Deeya Patel

SARS-CoV-2, the virus that has led to COVID-19, requires powerful, yet affordable therapeutics due to its ability to evolve into different strains. XBB.1.5 and BA.1 are the specific Omicron subvariants of interest. The virus-surface spike protein of SARS-CoV-2 facilitates its entry into the host cell. Nanobodies (single-chain antibodies) have been demonstrated to be easy to produce, cost-efficient, and effective at binding the receptor binding domain (RBD) of the spike protein, thus inhibiting its binding to the ACE2 receptor for entry into the host. However, as new mutated strains arise, the need to produce new nanobodies with the ability to bind and neutralize the new strains becomes imperative.
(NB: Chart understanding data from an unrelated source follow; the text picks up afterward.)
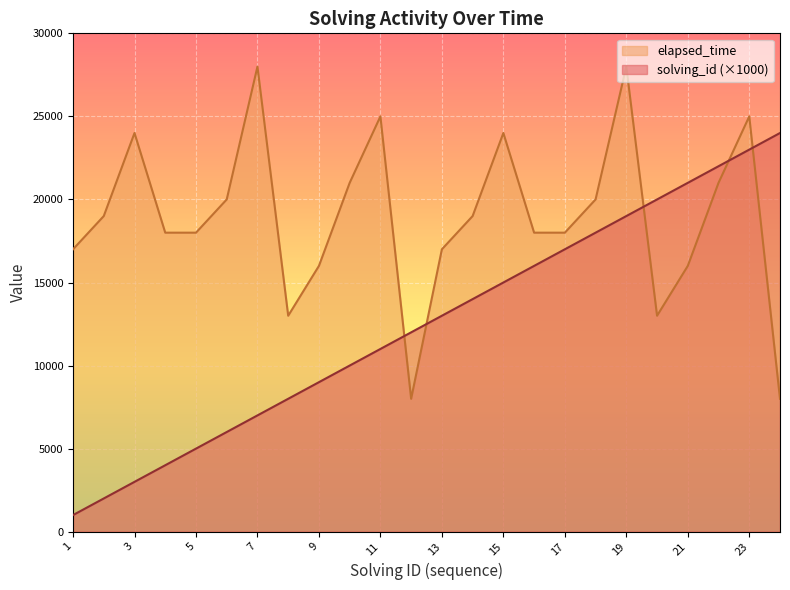

In elapsed_time, how many points are higher than both neighbors (excluding endpoints)?

6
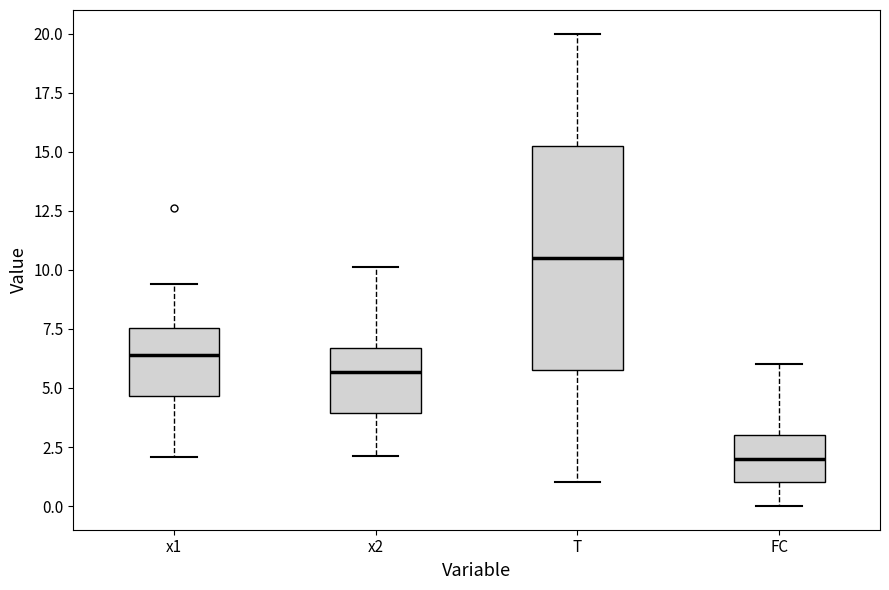

Where does the lower whisker of the box for FC end on the y-axis? The values are not printed on the chart, so give them approximately, as read against the axis.

0.0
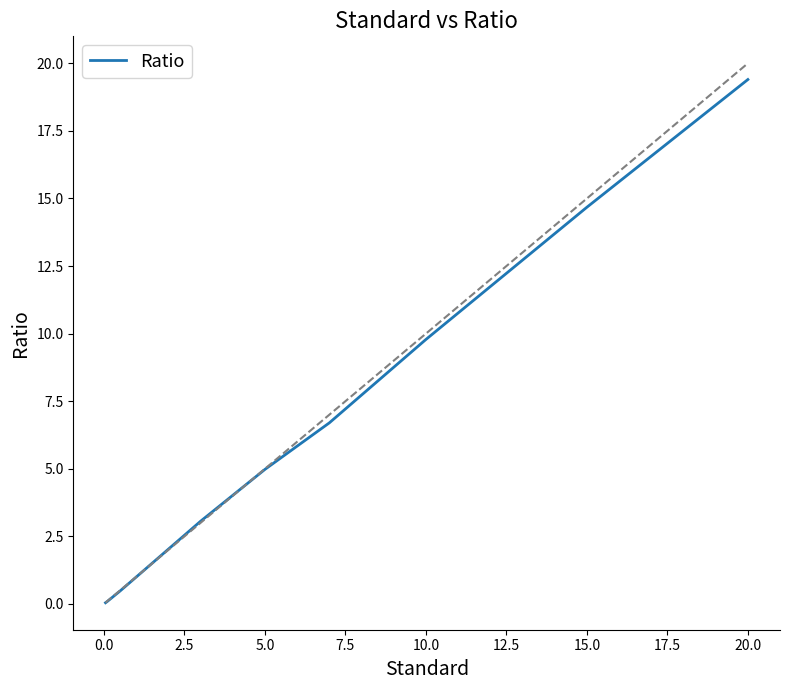

What is the greatest value displayed?

19.4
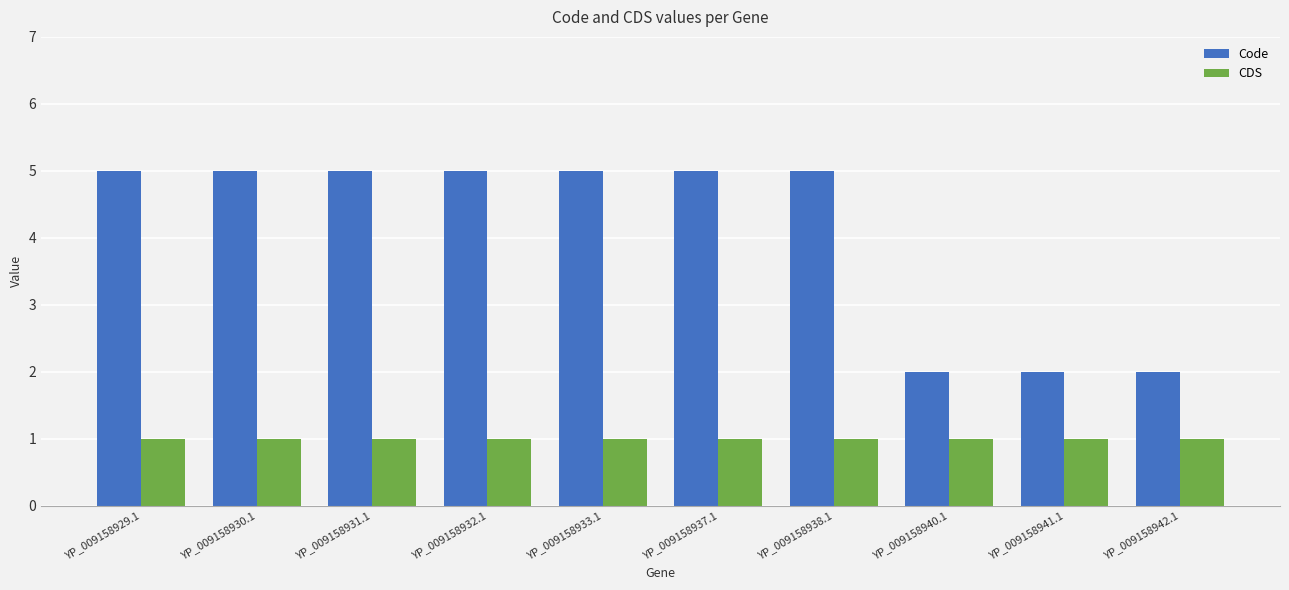

What is the maximum value for CDS?

1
Previously identified by the Li Lab is Nanosota-3A, a nanobody demonstrated to successfully bind and neutralize the prototypic spike and BA.1 spike. However, unable to bind or neutralize XBB.1.5 spike, Nanosota-3A was affinity-maturated and subjected to random mutations of three residues that were found to be different between XBB.1.5 and BA.1/prototypic spike proteins. This created a new nanobody, Nanosota-3B. ELISA analysis was performed to detect binding ability between Nanosota-3B and XBB.1.5 spike ectodomain. Further, to evaluate the neutralizing strength of Nanosota-3B, pseudovirus entry assays were performed. Pymol was used to observe the detailed structure at the interface between Nanosota-3A and the prototypic spike and Nanosota-3B and XBB.1.5. Comparisons between Nanosota-3A and Nanosota-3B binding sites revealed that the prototypic spike protein contains phenylalanine at position 490, whereas XBB.1.5 contains serine. Furthermore, compared to Nanosota-3A, Nanosota-3B differs by two mutations: V50F and Q58S. The results indicated that Nanosota-3B was able to successfully bind and neutralize XBB.1.5. These results support structural guided affinity maturation as an effective tool for adapting nanobodies to new strains of SARS-CoV-2.